Doch zu Ihrer Frage: Gehen Sie mit Ihrer Idee hausieren! Ja, im ernst. Mittlerweile gibt es tatsächlich auch neben dem Accelerator des BIH genügend Labs, Hubs oder andere Acceleratoren und Teams, die dankbar sind, an konkreten Problemen entlang Lösungen zu medizinischen Fragestellungen zu entwickeln und nicht den umgekehrten Weg zu gehen. Es muss nicht alles durch eine einzelne Person auf den Weg gebracht werden. Erfolgreiche Projekte und Umsetzungen sind immer Teamarbeit – und je mehr Disziplinen zusammenarbeiten, desto besser ist das Resultat.

Was fehlt Ihrer Meinung nach heute im Gesundheitssystem, um Innovationen wie Ihre gezielter vorantreiben zu können?
Das Konzept des „clinician scientist“ ist in Deutschland noch ausbaufähig, da Forschung im „laufenden Betrieb“ immer noch nicht ausreichend unterstützt wird, sondern immer als selbstausbeuterische Selbstverständlichkeit billigend in Kauf genommen wird, bzw. vorausgesetzt wird. Hieran muss sich etwas ändern. Der Arztberuf ist heute anders.
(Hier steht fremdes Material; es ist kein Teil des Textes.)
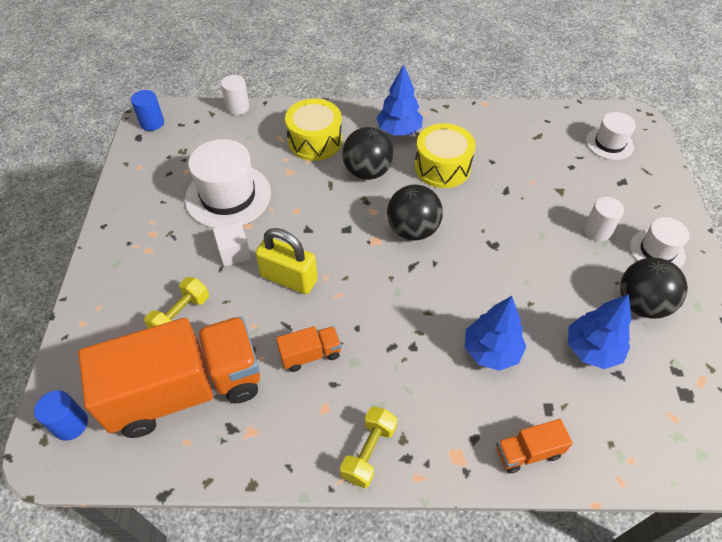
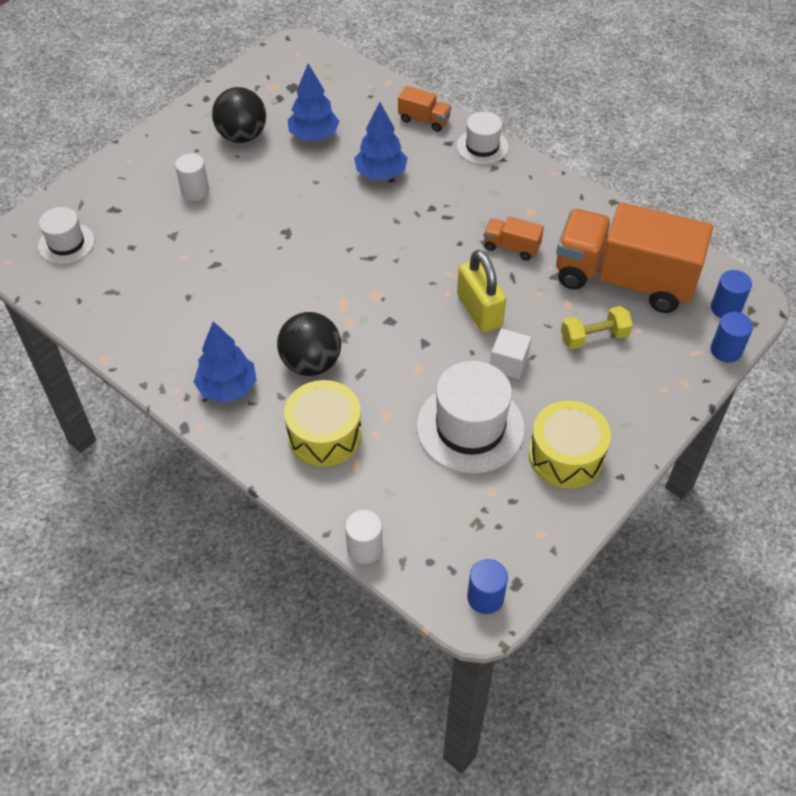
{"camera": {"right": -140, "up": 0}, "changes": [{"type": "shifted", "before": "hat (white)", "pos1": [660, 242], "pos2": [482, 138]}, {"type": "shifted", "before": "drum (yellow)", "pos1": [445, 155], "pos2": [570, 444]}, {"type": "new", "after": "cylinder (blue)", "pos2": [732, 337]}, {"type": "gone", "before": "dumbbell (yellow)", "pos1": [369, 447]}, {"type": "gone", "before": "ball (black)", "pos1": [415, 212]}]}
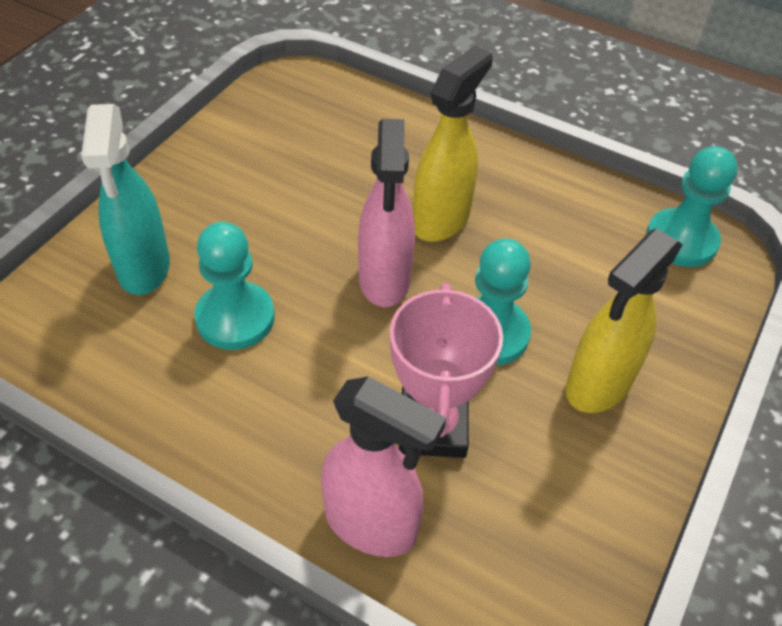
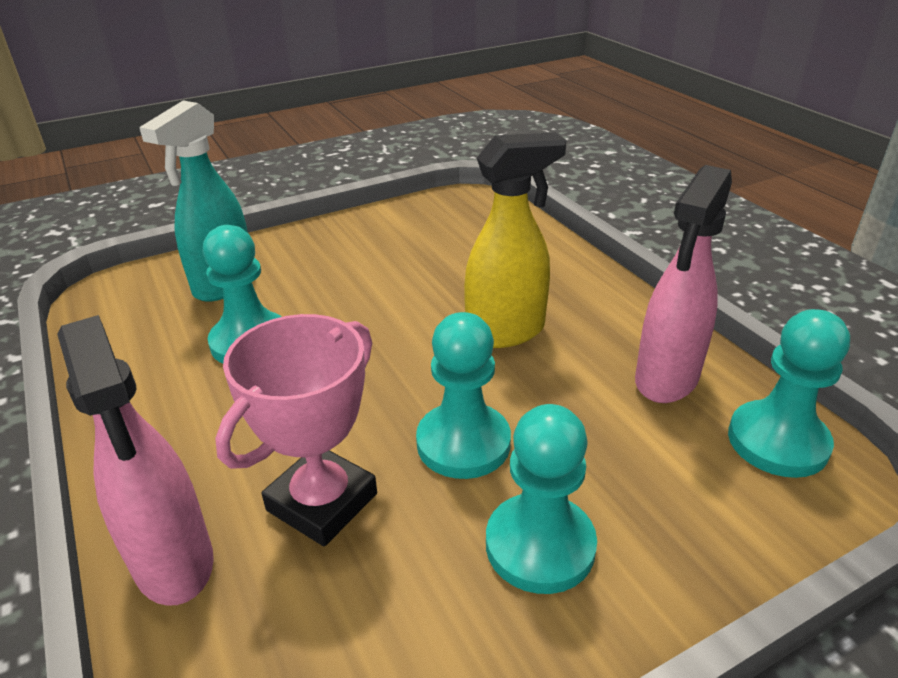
{"camera": {"right": 35, "up": -15}, "changes": [{"type": "swapped", "before": "spray bottle (yellow)", "after": "pawn (turquoise)", "pos1": [624, 320], "pos2": [541, 499]}, {"type": "shifted", "before": "spray bottle (pink)", "pos1": [386, 213], "pos2": [683, 284]}]}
Ärzt:innen schauen mittlerweile übergreifender auf ihre Patienten und Fachgebiete, entwickeln Ideen und haben mit der Digitalisierung auch ein Instrument an der Hand, ihr Wissen und ihre Ideen zu teilen, um gemeinsam Projekte zielführend voranzubringen. Diese Entwicklung sollte goutiert und unterstützt werden – im Sinne einer zeitgemäßen Krankenversorgung.